__Task requirements__
Copy the lines below word for word, leaving out the pictures.

__Listed entries__
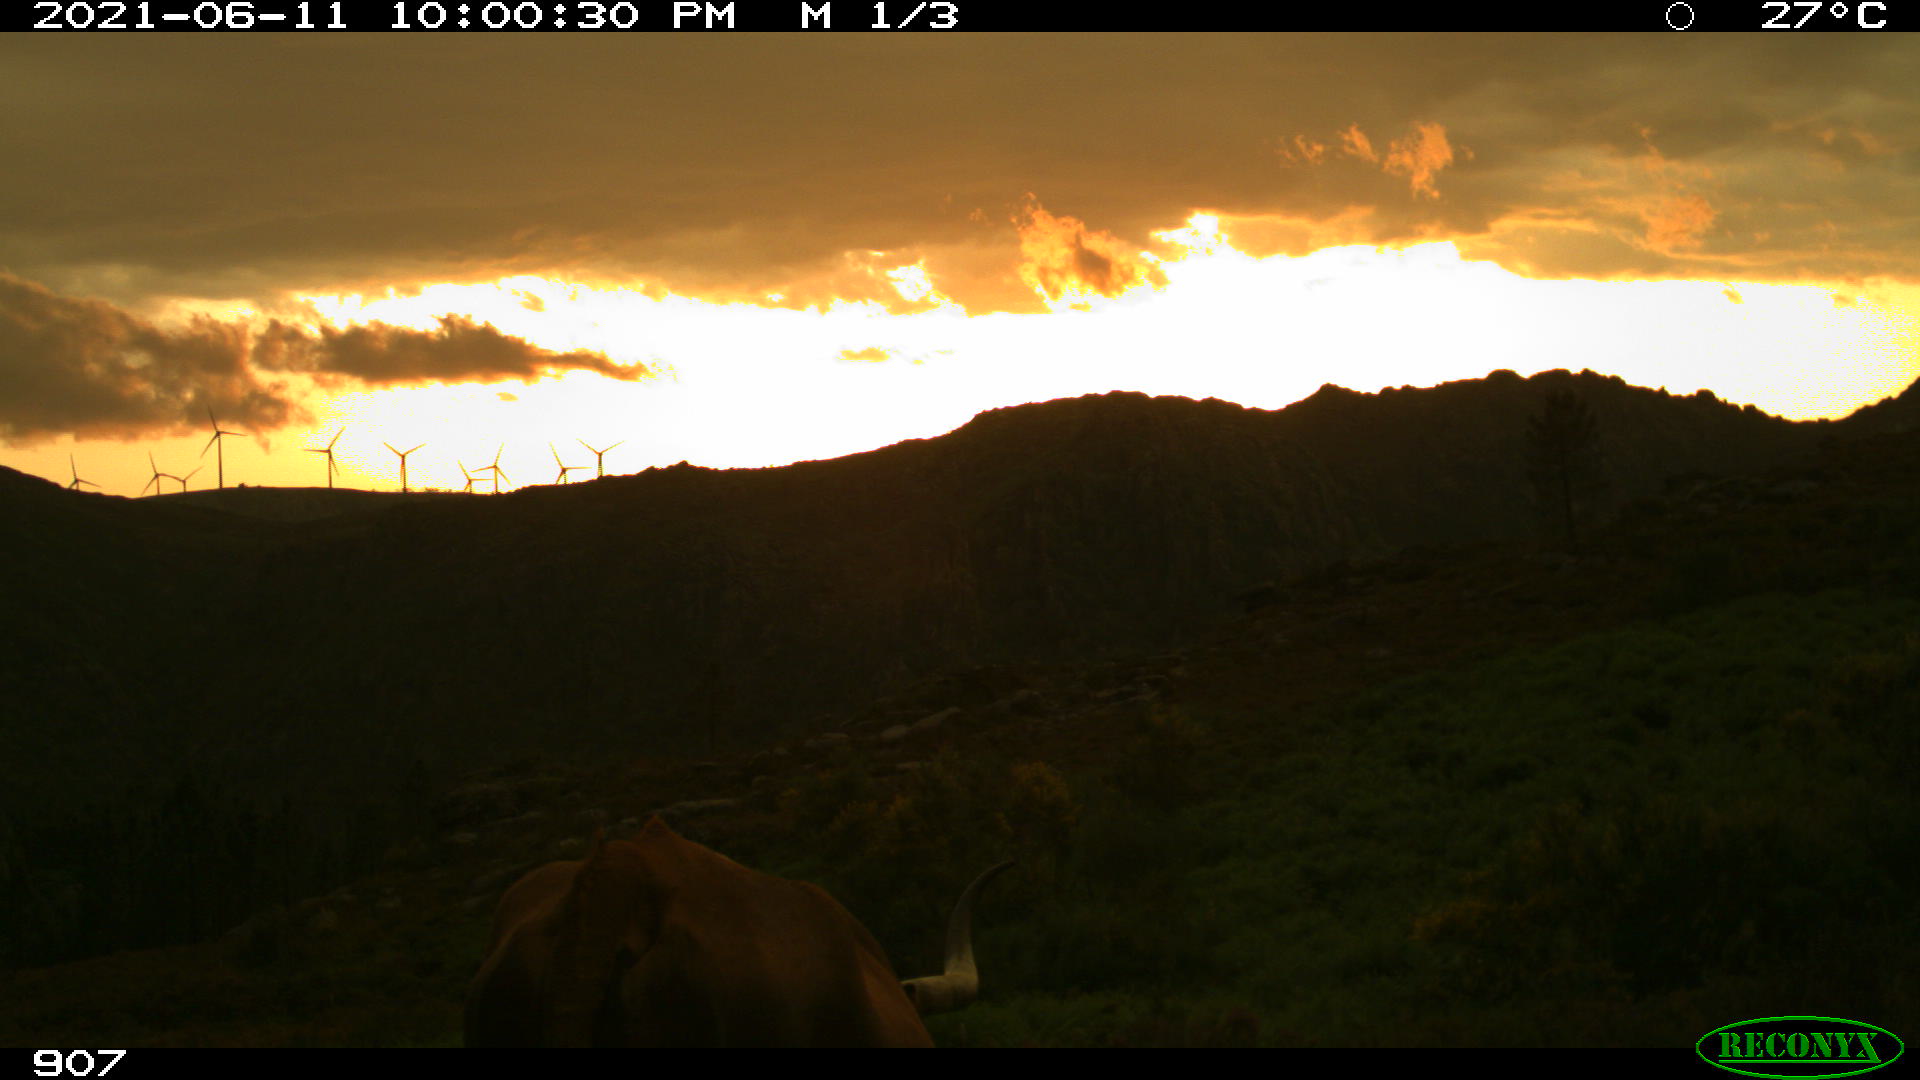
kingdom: Animalia
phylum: Chordata
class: Mammalia
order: Artiodactyla
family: Bovidae
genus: Bos
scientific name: Bos taurus
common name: Domesticated cattle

__Complete answer__
kingdom: Animalia
phylum: Chordata
class: Mammalia
order: Artiodactyla
family: Bovidae
genus: Bos
scientific name: Bos taurus
common name: Domesticated cattle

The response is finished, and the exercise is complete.